┌──

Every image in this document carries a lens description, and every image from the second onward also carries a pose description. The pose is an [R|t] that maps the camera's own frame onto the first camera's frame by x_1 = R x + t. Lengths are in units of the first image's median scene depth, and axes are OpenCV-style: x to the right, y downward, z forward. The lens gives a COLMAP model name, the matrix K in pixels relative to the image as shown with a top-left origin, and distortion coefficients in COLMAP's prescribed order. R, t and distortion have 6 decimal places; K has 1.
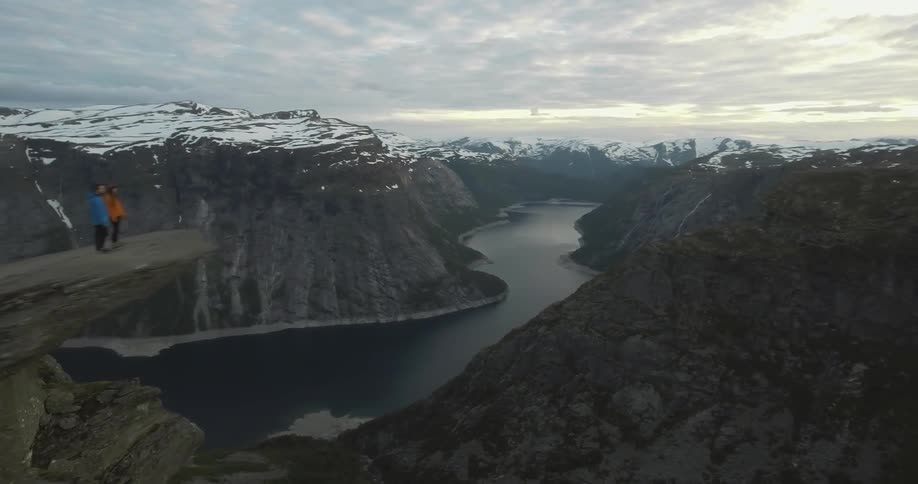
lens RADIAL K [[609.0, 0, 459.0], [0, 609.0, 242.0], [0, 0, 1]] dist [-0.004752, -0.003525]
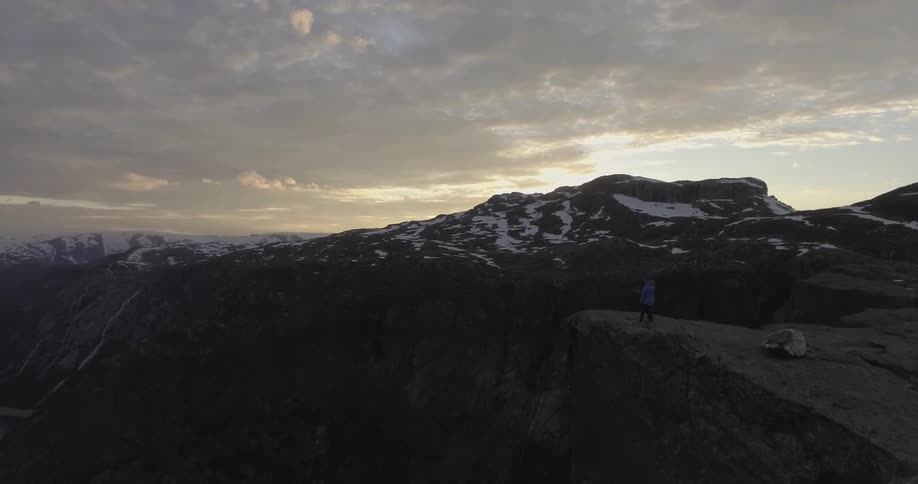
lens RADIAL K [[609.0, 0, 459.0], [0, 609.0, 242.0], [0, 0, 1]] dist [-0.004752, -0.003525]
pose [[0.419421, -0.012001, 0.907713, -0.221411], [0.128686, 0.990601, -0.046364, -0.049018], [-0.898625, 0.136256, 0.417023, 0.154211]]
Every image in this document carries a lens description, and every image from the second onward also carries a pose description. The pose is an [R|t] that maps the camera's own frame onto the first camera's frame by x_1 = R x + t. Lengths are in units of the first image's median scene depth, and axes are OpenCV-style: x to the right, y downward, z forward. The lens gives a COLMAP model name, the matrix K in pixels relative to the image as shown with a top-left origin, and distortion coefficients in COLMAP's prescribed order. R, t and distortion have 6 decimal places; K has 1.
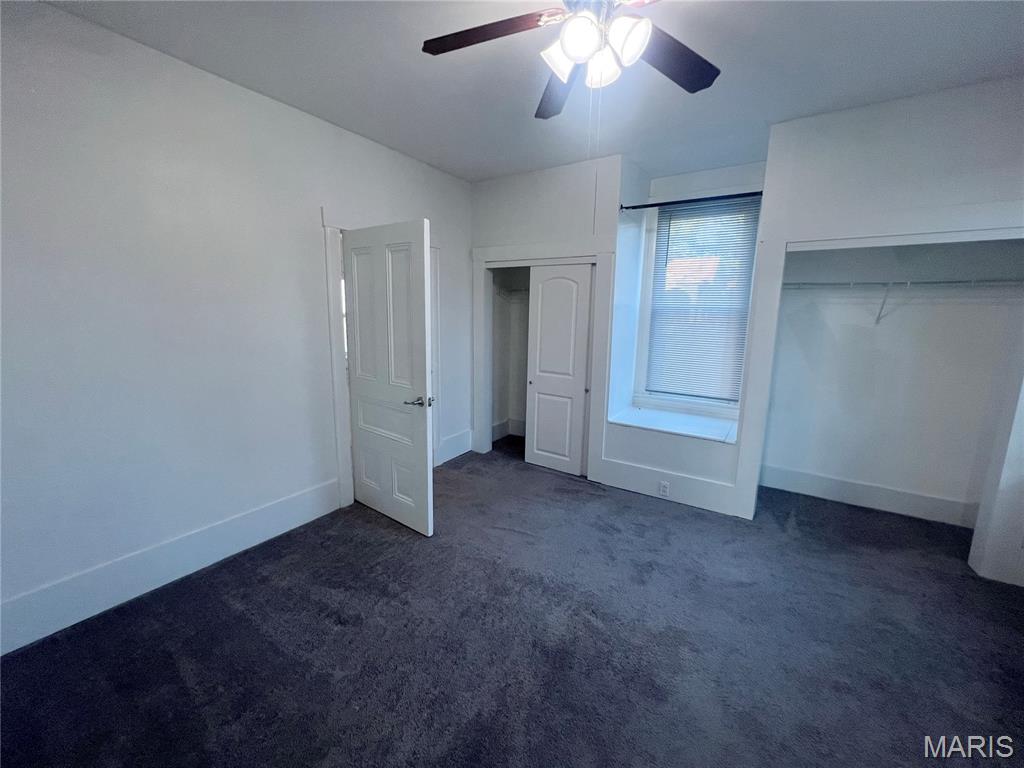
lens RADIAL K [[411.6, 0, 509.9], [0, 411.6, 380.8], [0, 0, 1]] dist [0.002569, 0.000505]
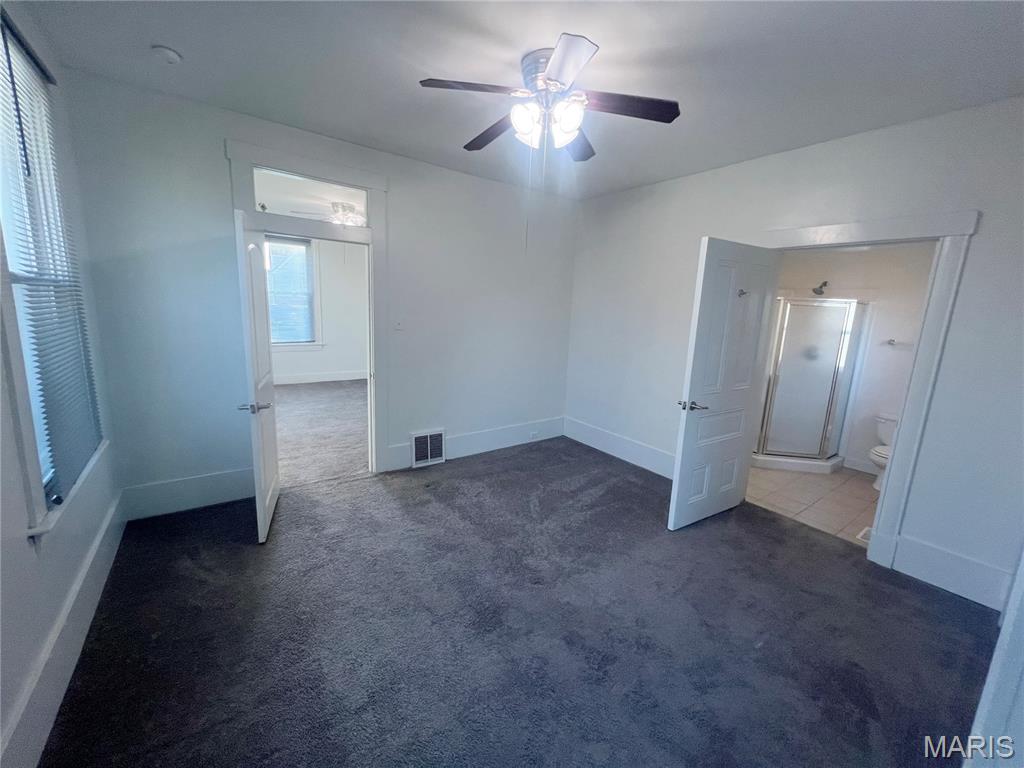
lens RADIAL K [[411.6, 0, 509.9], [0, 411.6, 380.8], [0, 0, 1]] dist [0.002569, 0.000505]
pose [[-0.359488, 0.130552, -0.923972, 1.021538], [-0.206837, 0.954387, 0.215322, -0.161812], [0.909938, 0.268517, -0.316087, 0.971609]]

└──

» Your task: Write out the data above precisely. Pictures stay out.

» Task solution:
Every image in this document carries a lens description, and every image from the second onward also carries a pose description. The pose is an [R|t] that maps the camera's own frame onto the first camera's frame by x_1 = R x + t. Lengths are in units of the first image's median scene depth, and axes are OpenCV-style: x to the right, y downward, z forward. The lens gives a COLMAP model name, the matrix K in pixels relative to the image as shown with a top-left origin, and distortion coefficients in COLMAP's prescribed order. R, t and distortion have 6 decimal places; K has 1.
lens RADIAL K [[609.0, 0, 459.0], [0, 609.0, 242.0], [0, 0, 1]] dist [-0.004752, -0.003525]
lens RADIAL K [[609.0, 0, 459.0], [0, 609.0, 242.0], [0, 0, 1]] dist [-0.004752, -0.003525]
pose [[0.419421, -0.012001, 0.907713, -0.221411], [0.128686, 0.990601, -0.046364, -0.049018], [-0.898625, 0.136256, 0.417023, 0.154211]]
Every image in this document carries a lens description, and every image from the second onward also carries a pose description. The pose is an [R|t] that maps the camera's own frame onto the first camera's frame by x_1 = R x + t. Lengths are in units of the first image's median scene depth, and axes are OpenCV-style: x to the right, y downward, z forward. The lens gives a COLMAP model name, the matrix K in pixels relative to the image as shown with a top-left origin, and distortion coefficients in COLMAP's prescribed order. R, t and distortion have 6 decimal places; K has 1.
lens RADIAL K [[411.6, 0, 509.9], [0, 411.6, 380.8], [0, 0, 1]] dist [0.002569, 0.000505]
lens RADIAL K [[411.6, 0, 509.9], [0, 411.6, 380.8], [0, 0, 1]] dist [0.002569, 0.000505]
pose [[-0.359488, 0.130552, -0.923972, 1.021538], [-0.206837, 0.954387, 0.215322, -0.161812], [0.909938, 0.268517, -0.316087, 0.971609]]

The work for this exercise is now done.